Rolling Stone 500 Greatest Songs: Lil Nas X, ‘Old Town Road’ (#490)

The list of 500 Greatest Songs we’re working from was updated by Rolling Stone this very year, in 2021.  To this point in our progress, #500 through #490, the song selection spans 60 years.  Miles Davis’ ‘So What’ (#493), from 1959, is the oldest song, while this entry, ‘Old Town Road’ by Lil Nas X is the most recent, from 2019.

Over the course of these 60 years, we’ve seen fundamental paradigm shifts in popular music that have had profound effects not just on the way music is conceived and recorded, but also in the way that it’s distributed and received.

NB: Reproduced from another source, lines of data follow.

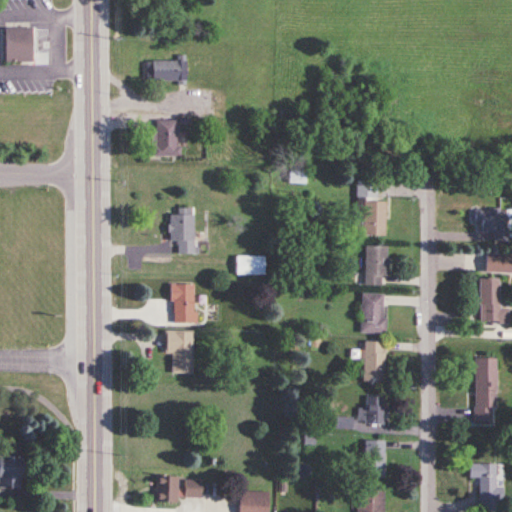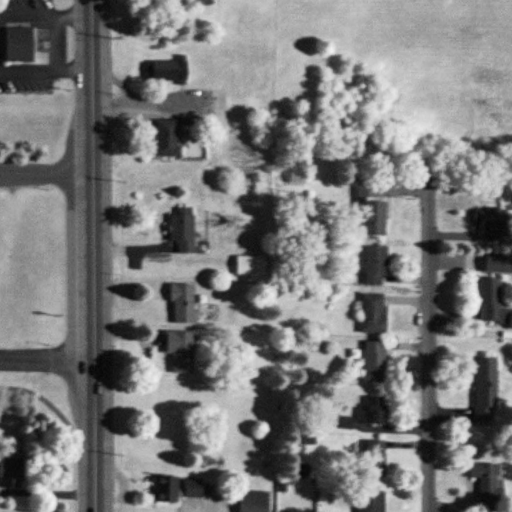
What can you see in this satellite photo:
road: (73, 17)
road: (27, 18)
building: (17, 45)
road: (53, 46)
building: (165, 71)
road: (26, 75)
road: (72, 75)
building: (166, 138)
building: (371, 208)
building: (489, 220)
building: (182, 229)
road: (93, 255)
building: (498, 262)
building: (249, 264)
building: (374, 265)
building: (490, 302)
building: (182, 303)
road: (25, 308)
building: (371, 312)
building: (178, 349)
building: (372, 360)
road: (430, 365)
building: (483, 390)
building: (374, 409)
building: (372, 458)
building: (10, 470)
road: (122, 480)
building: (484, 484)
building: (175, 488)
building: (367, 499)
building: (251, 501)
road: (158, 509)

The first of these major shifts, of course, was video.  Music videos aren’t solely responsible for the performative visual aspects of pop music — people were mixing performance art with music long before video made the scene — but there’s no question that video has helped push the visual element to the forefront.  It’s the rare hit song released after 1982 that’s not associated with a professionally directed music video.  You don’t think of one without the other.  Try to imagine Michael Jackson’s ‘Thriller’, Nirvana’s ‘Smells Like Teen Spirit’, Britney Spears’ ‘Hit Me Baby One More Time’, or Eminem’s ‘The Real Slim Shady’ without their attendant videos.  The resulting pop firmament suddenly looks like a vastly different place.

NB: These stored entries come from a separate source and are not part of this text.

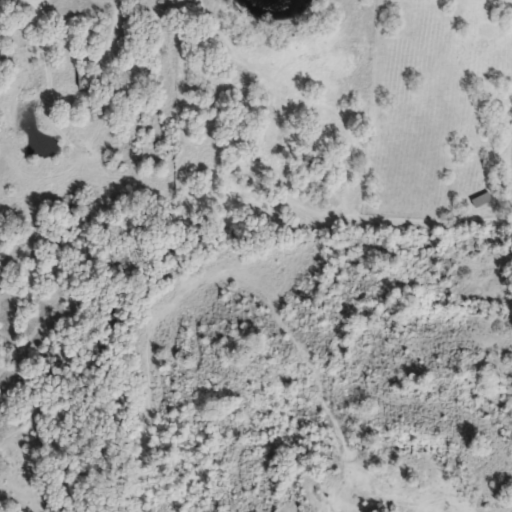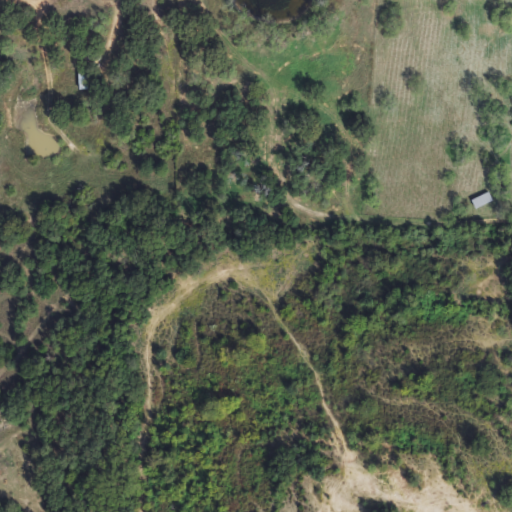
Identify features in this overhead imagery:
building: (83, 83)
building: (83, 83)
building: (482, 201)
building: (482, 202)
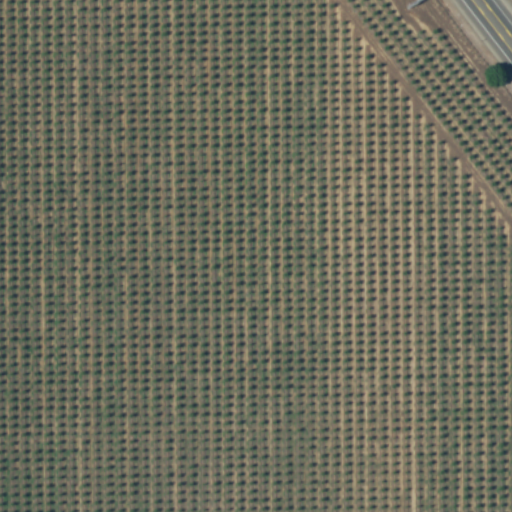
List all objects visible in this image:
road: (494, 22)
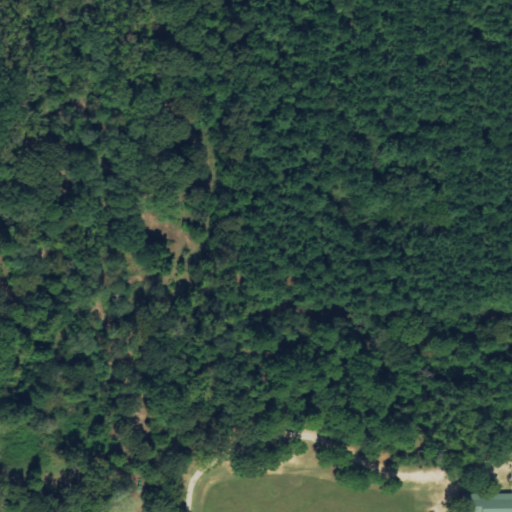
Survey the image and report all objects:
building: (487, 503)
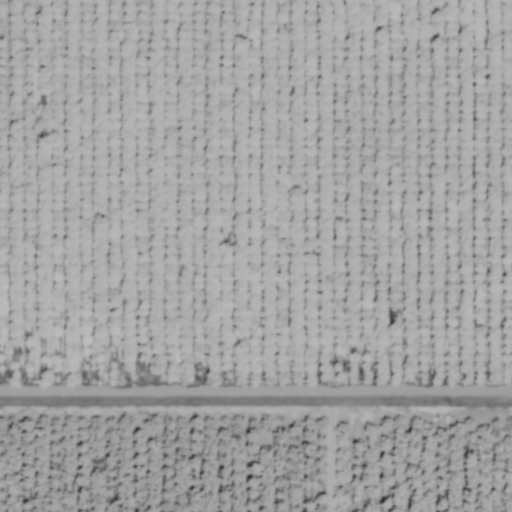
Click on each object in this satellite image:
crop: (256, 256)
road: (256, 405)
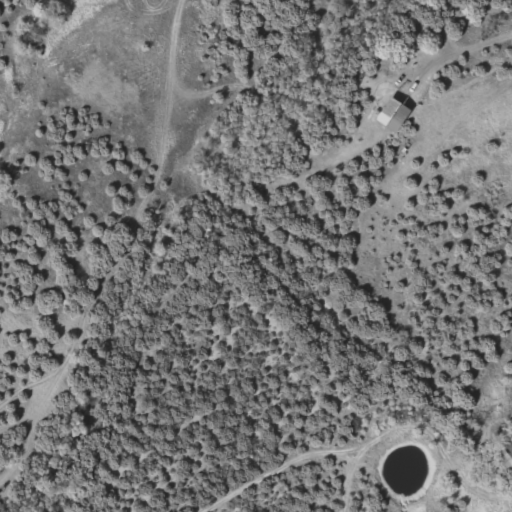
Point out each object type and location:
building: (504, 452)
building: (505, 452)
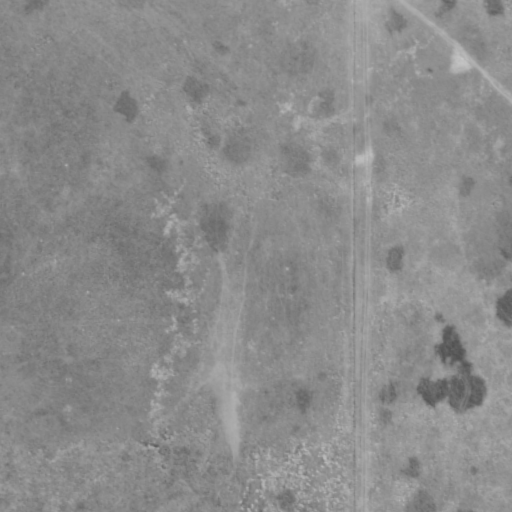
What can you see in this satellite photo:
road: (366, 257)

The second major shift, the metaphoric earthquake that’s currently roiling the landscape, has been the advent of internet and social media:  Facebook, Twitter, YouTube, Tik Tok, Instagram, Vine, etc.  These tools have allowed savvy cybernauts and aggressive social networkers to create, market, and distribute their own material, cheaply and effectively.

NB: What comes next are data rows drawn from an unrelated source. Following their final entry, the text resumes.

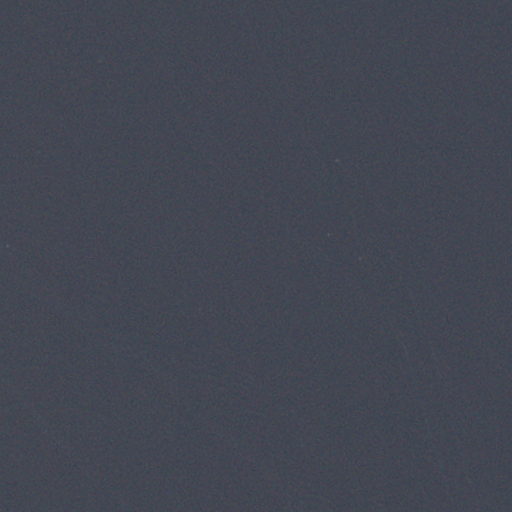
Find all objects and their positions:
river: (510, 9)
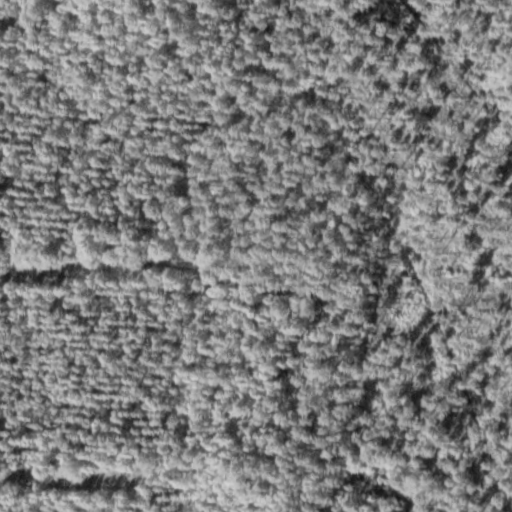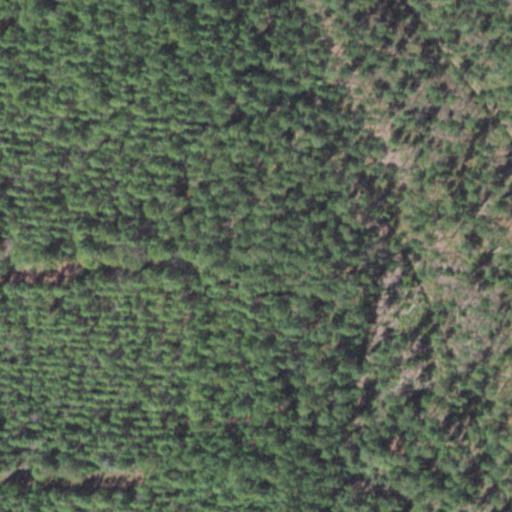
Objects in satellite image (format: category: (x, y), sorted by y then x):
road: (45, 268)
road: (70, 479)
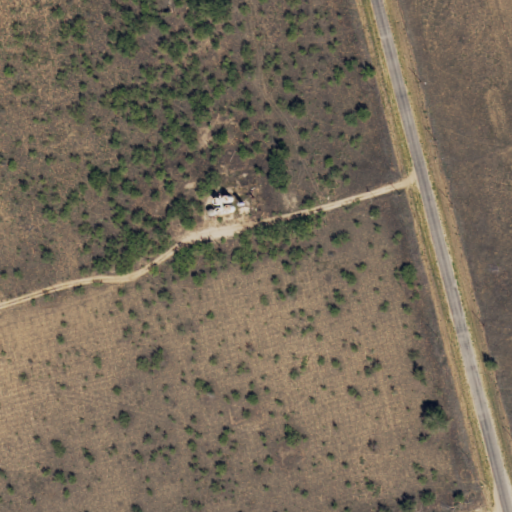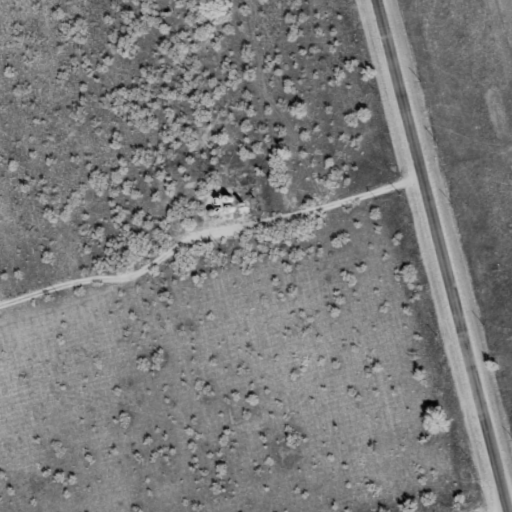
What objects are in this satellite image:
road: (207, 234)
road: (440, 256)
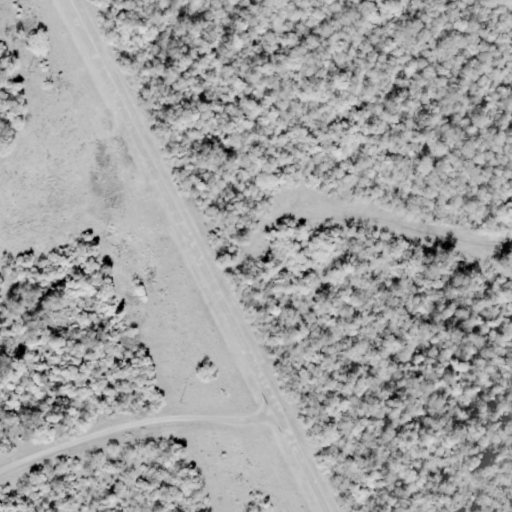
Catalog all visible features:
road: (198, 256)
road: (134, 425)
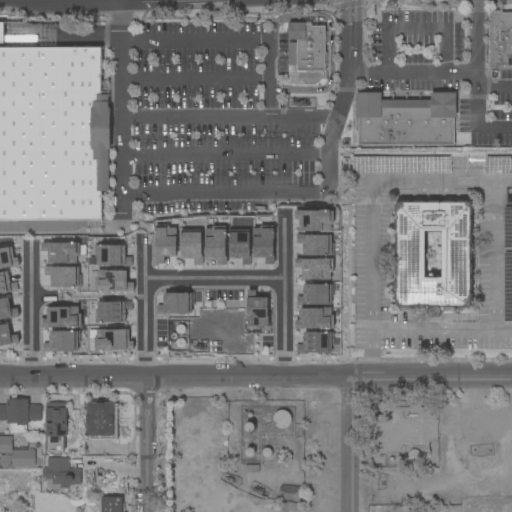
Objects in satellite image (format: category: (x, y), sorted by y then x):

That’s exactly what happened with Montrero Hill, a.k.a. Lil Nas X, a charismatic young internet personality who did a little of everything across various platforms and formats before buying an online sample of a Nine Inch Nails song for $30 and writing ‘Old Town Road’ around it.  He released the song in December 2018, and made online memes to promote it.  Users — lots of users, fucking tens of millions of users — took notice, and began making and sharing short-form videos with the song on Tik Tok.

Feeling old yet?

‘Old Town Road’ was popular enough to debut in the Billboard Hot 100 (eventually reaching #1, where it enjoyed a long tenure).  Billy Ray Cyrus heard it, and contributed to a new mix (the original version was less than two minutes in length).  Lil Nas X was signed to Colombia Records.

Before Cyrus’ involvement, the song also hit the country charts…and we’re not talking scraping the bottom of the country charts either.  It hit #19 country.  And then it was removed from those charts in March 2019 by Billboard, who issued this statement:

“Upon further review, it was determined that ‘Old Town Road’ by Lil Nas X does not currently merit inclusion on Billboard‘s country charts. When determining genres, a few factors are examined, but first and foremost is musical composition. While ‘Old Town Road’ incorporates references to country and cowboy imagery, it does not embrace enough elements of today’s country music to chart in its current version.”

Uh huh.

Let’s do this.  Call it the Yeehaw Challenge, Pt. 2.  Go listen to Bebe Rexha and Florida Georgia Line’s ‘Meant to Be’ — #3 on the country charts the week ‘Old Town Road’ was removed — then try identifying exactly which elements of today’s country music are being embraced in that song but are absent in ‘Old Town Road’.

We’ll wait.

Michael Strum: “‘Old Town Road’ makes me feel light, warm, all-encompassing joy. Who needs meth when you’ve got Lil Nas X? I love the timber of his voice, his flow, his accent (‘matt-ee!’), the mix. I love the boldness to mix genres. I love and am inspired by his Pride. I love seeing black input in country again, in the tradition of Ray Charles’ ‘Modern Sounds in Country Music’ (1962). Langston Hughes called out for us to Let America Be America, and Mr. Hill answers the bell ably: wake up on your sister’s couch, find a track, rap about a cowboy hat from Gucci, and break American pop music. That’s a rags to riches story that would make H. Alger blush! A rock and roll story and a great choice here.”

Rolling Stone: Montero Hill was an Atlanta college dropout sleeping on his sister’s couch and looking to break into music when he came across a track he liked by a Dutch 19-year-old called YoungKio that was based around a banjo sample from a Nine Inch Nails track. “I was picturing, like, a loner cowboy runaway,” he told Rolling Stone. Within a year “Old Town Road” was the longest-running Number One song of all time, seeming to sum up eons of American cross-cultural love and theft in just one minute and 53 seconds.